▸ Page excerpt:
If you take $$g:\begin{cases}x\mapsto (x+1)^2\tab \text{ when }x\in]-\infty, -1]\\x\mapsto 0 \tab\text{ when } x\in [-1, 1]\\ x\mapsto (x-1)^2\tab \text{ when } x\in[1, +\infty[\end{cases}$$, $f:t\mapsto(t, g(t))$ and $A$ as the $x$ axis, then $f^{-1}(A)$ is not a manifold (it's $[-1, 1]$) and $f$ is not transversal to $A$ right ?

Ugh, chatjax is not working ?

SteamyRoot

you started with double $$

Astyx

Oh thanks

ignore those $\tab$s

SteamyRoot

I think you can use &'s in cases to align... not sure though, I tend to use array

Astyx

Okay I give up

SteamyRoot

12:30

$$g:\begin{cases}x\mapsto (x+1)^2 & \text{ when }x\in]-\infty, -1]\\x\mapsto 0 &\text{ when } x\in [-1, 1]\\ x\mapsto (x-1)^2& \text{ when } x\in[1, +\infty[\end{cases}$$

Astyx

Thanks

SteamyRoot

hmmm, well, $f^{-1}(A) = [-1,1]$ isn't a manifold but it is a manifold with boundary, I guess.

Astyx

yes, I'm trying to grasp the concept of transversability at the moment

I guess the issue comes when dealing with surfaces shrinking into curves

SteamyRoot

So, you mean to ask whether $f$ (the "stretched" parabola) and the $x$-axis are transversal as submanifolds of $\mathbb{R}^2$ ?

Astyx

I'm probably not making much sense

Then answer is no unless I'm mistaken

SteamyRoot

12:37

Yeah, they indeed aren't.

▸ Dataset excerpt:
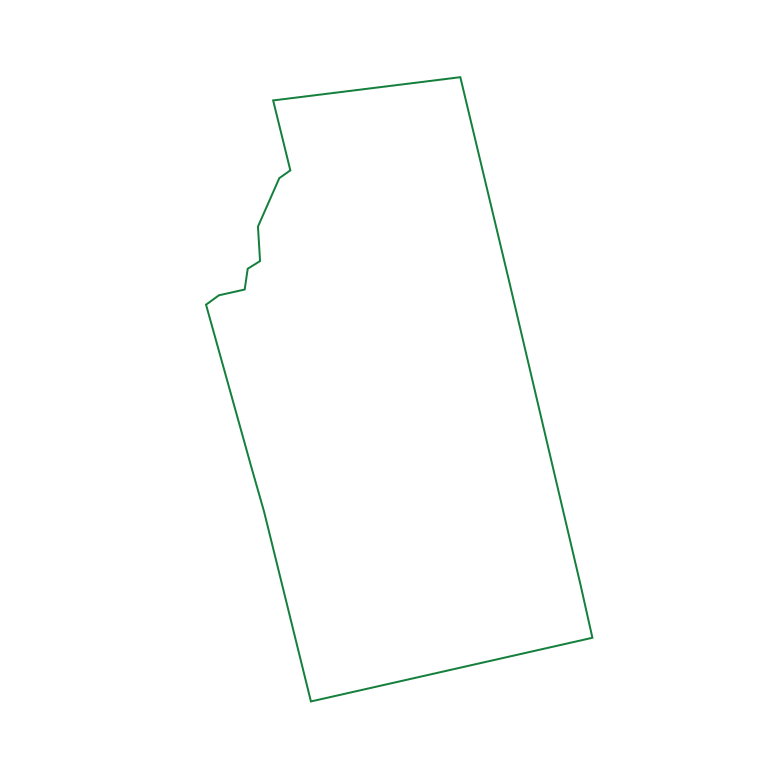 Pike, Ohio, United States of America (Mercator projection), rotated 73°
{"feature_id": "52423323B24396319361709", "entity_name": "Pike", "entity_type": "district", "adm_level": 2, "iso_a3": "USA", "parent_name": "United States of America", "parent_adm1": "Ohio", "projection": "mercator", "projection_center": [-83.162, 39.073], "detail": "fine", "context": "isolated", "style": "outline", "palette": "green", "viewbox_px": 768, "rotation_deg": 73, "n_neighbors": 0, "source": "geoboundaries", "source_scale": "gbopen_adm2", "svg_char_len": 367}
<svg xmlns="http://www.w3.org/2000/svg" viewBox="0 0 768 768"><g transform="rotate(73 384 384)"><path d="M80.4,407.1L152.3,411.1L156.5,423.9L196.6,458.5L230.2,466.6L233.9,480.6L252.9,489.6L250.9,515.9L256.1,531.0L426.7,535.2L470.9,536.0L666.2,546.7L687.6,258.9L632.5,254.7L324.0,234.4L112.9,221.3L80.4,407.1Z" fill="none" stroke="#15803d" stroke-width="2"/></g></svg>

▸ Exercise: The chat thread on transversality says $f^{-1}(A) = [-1,1]$ is not a manifold. What kind of object does it say this set is instead?

▸ Finished answer: A manifold with boundary.